KADIN CİNAYETLERİ
Bir zamanlar suçlulukta kap-kaç modası vardı. Gün geçmiyordu ki sokakta yürüyen bir kadının veya yaşlı bir erkeğin çantası kapılıp kaçılmasın.... Motorsikletli kap-kaççılar, otomobilli kap-kaççılar, yaya kap-kaççılar alıp yürümüştü. Hergün değişik bir kap-kaç hikayesini bir taraftan televizyonlarda izliyor, diğer taraftan gazetelerde okuyorduk. Acil önlemler alınması gerekiyordu. Sokaklara sivil polisler sürüldü. Özellikle kap-kaç olaylarının çok sık görüldüğü Taksim, Beyoğlu gibi yerlerde üst üste kap-kaççılar yakalandı. Bu olayın artık çok kolay olmadığını, her an her yerde karşılarına bir sivil polisin çıkabileceğini idrak eden kap-kaççılar yavaş yavaş bu suçu işlemekten vazgeçtiler. Bugün artık kap-kaç nerdeyse unutuldu.
Kap-kaç unutuldu. Yerini aile içi şiddet ve hatta kadın cinayetleri aldı. Kadın cinayetleri son günlerde o kadar artış gösterdi ki, müessir fiil, darp ve taciz gibi suçlar dahi önemsizleşmeye başladı. Bir erkeğin eşini, ya da birlikte yaşadığı sevgilisi veya imam nikahlısını, evinde çocuklarının önünde, ya da sokakta herkesin görebileceği bir şekilde ağzını burnunu düm düz etmesi vaka-i adiyyeden olmuştur. Çok acıdır ki gazetelerin bu konu için ayırdıkları 2. ve 3. sayfaları yetersiz kalmaya başladı. Yer yokluğundan haberler artık kısa kısa yazılır oldu.
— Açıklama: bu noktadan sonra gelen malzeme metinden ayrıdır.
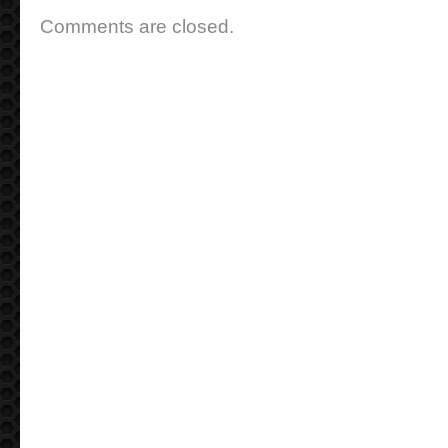
Comments are closed.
Ben bunlara töre cinayeti denmesini doğru bulmuyorum. Çünkü bu cinayetlerin çoğu; Kompleksli erkeklerin, kadınlar üzerinde hak sahipliği gibi saçma bir duyguya kapılma zavallılığıdır. Bugün hala belli bir kesim kadınların da erkekler gibi, erkeklerden farksız, hatta belki de zarifliği ve zekası ile erkeklerden üstün bir varlık olduklarını kabullenmek yerine, kadınları erkeklere hizmet etmek için yaratılmış, 2. sınıf, köle gözü ile görmeye çalışan yaklaşım içindedir.
Maalesef kap-kaç olaylarını gören ve bunu aldığı tedbirlerle yok edebilen yetkililer, kadına şiddet ve kadın cinayetlerini aynı şekilde ciddiye alanlara da küfür etmektedir.Acaba bu tavırı alanların böyle davranmasında kadına bakış açılarının etkisi var mıdır? Bakan düzeyindekilerin eşlerini erkeklerle aynı sofraya oturtmadığını hatırlarsak, insanın kafası karışıyor.